TRY IT — Without including the pictures, copy each line below exactly as it reads.

——

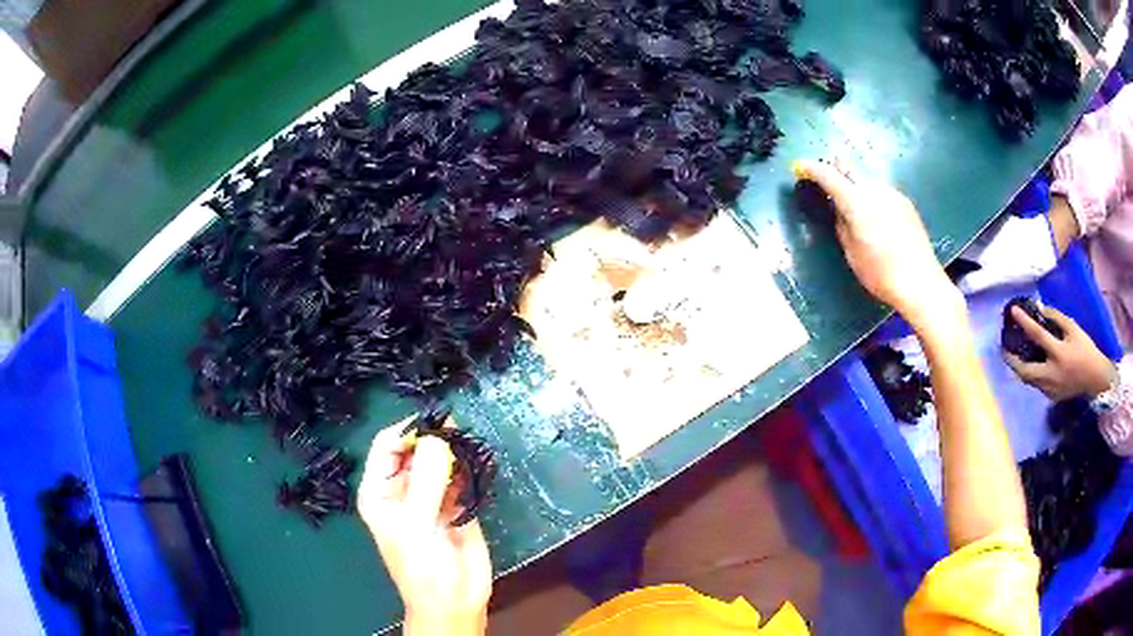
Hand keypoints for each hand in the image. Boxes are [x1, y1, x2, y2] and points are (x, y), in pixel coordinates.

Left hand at [358, 422, 491, 634]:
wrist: (454, 600)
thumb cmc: (422, 566)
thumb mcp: (417, 523)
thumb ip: (427, 480)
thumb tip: (438, 437)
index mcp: (379, 490)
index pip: (387, 446)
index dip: (408, 431)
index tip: (434, 422)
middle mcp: (402, 488)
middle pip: (414, 449)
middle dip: (433, 437)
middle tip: (457, 428)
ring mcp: (430, 496)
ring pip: (439, 460)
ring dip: (452, 449)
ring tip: (468, 443)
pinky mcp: (455, 504)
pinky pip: (459, 476)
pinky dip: (467, 467)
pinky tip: (475, 461)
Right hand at [792, 160, 960, 328]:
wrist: (921, 283)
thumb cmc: (882, 274)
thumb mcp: (852, 253)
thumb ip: (842, 225)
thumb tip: (840, 210)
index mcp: (857, 203)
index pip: (828, 175)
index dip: (812, 168)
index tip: (801, 167)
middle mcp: (874, 190)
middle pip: (849, 167)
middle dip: (835, 171)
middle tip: (829, 185)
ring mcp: (892, 194)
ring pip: (866, 180)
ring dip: (856, 187)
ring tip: (858, 212)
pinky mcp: (905, 203)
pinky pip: (881, 192)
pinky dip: (872, 198)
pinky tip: (878, 221)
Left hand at [1003, 305, 1116, 400]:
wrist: (1095, 379)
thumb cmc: (1086, 350)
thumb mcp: (1073, 329)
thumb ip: (1056, 318)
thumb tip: (1039, 309)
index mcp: (1059, 355)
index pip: (1037, 335)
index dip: (1024, 322)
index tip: (1013, 311)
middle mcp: (1052, 375)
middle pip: (1024, 371)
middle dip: (1011, 360)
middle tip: (1004, 346)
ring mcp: (1050, 389)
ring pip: (1028, 380)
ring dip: (1019, 367)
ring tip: (1014, 353)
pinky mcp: (1051, 397)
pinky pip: (1037, 384)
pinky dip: (1031, 373)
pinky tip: (1029, 363)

——

EXERCISE RESULT —
Hand keypoints for each hand in the image. Boxes are [x1, y1, x2, y2] and points are (x, y), in pixel coordinates.

Left hand at [358, 422, 491, 634]:
wrist: (454, 600)
thumb cmc: (422, 566)
thumb mcp: (417, 523)
thumb ip: (427, 480)
thumb tip: (438, 437)
index mcp: (379, 490)
index pip: (387, 446)
index dip: (408, 431)
index tip: (434, 422)
middle mcp: (402, 488)
middle pip: (414, 449)
middle dip: (433, 437)
middle tip: (457, 428)
ring mcp: (430, 496)
ring pip: (439, 460)
ring dip: (452, 449)
ring tip: (468, 443)
pinky mcp: (455, 504)
pinky pip: (459, 476)
pinky dip: (467, 467)
pinky tip: (475, 461)
Right hand at [792, 160, 960, 328]:
wrist: (921, 283)
thumb cmc: (882, 274)
thumb mcp: (852, 253)
thumb ip: (842, 225)
thumb tip: (840, 210)
index mcp: (857, 203)
index pip: (828, 175)
index dip: (812, 168)
index tip: (801, 167)
middle mcp: (874, 190)
middle pip: (849, 167)
middle dip: (835, 171)
middle tip: (829, 185)
ring mcp: (892, 194)
ring pip: (866, 180)
ring dip: (856, 187)
ring tip: (858, 212)
pinky mcp: (905, 203)
pinky pip: (881, 192)
pinky dip: (872, 198)
pinky tip: (878, 221)
Left hand at [1003, 305, 1116, 400]:
wrist: (1095, 379)
thumb cmc: (1086, 350)
thumb mcp: (1073, 329)
thumb ip: (1056, 318)
thumb tip: (1039, 309)
index mcp: (1059, 355)
index pip: (1037, 335)
index dip: (1024, 322)
index tip: (1013, 311)
middle mcp: (1052, 375)
middle pip: (1024, 371)
middle dip: (1011, 360)
middle tip: (1004, 346)
ring mcp: (1050, 389)
ring pip: (1028, 380)
ring dip: (1019, 367)
ring tip: (1014, 353)
pinky mcp: (1051, 397)
pinky pip: (1037, 384)
pinky dip: (1031, 373)
pinky tip: (1029, 363)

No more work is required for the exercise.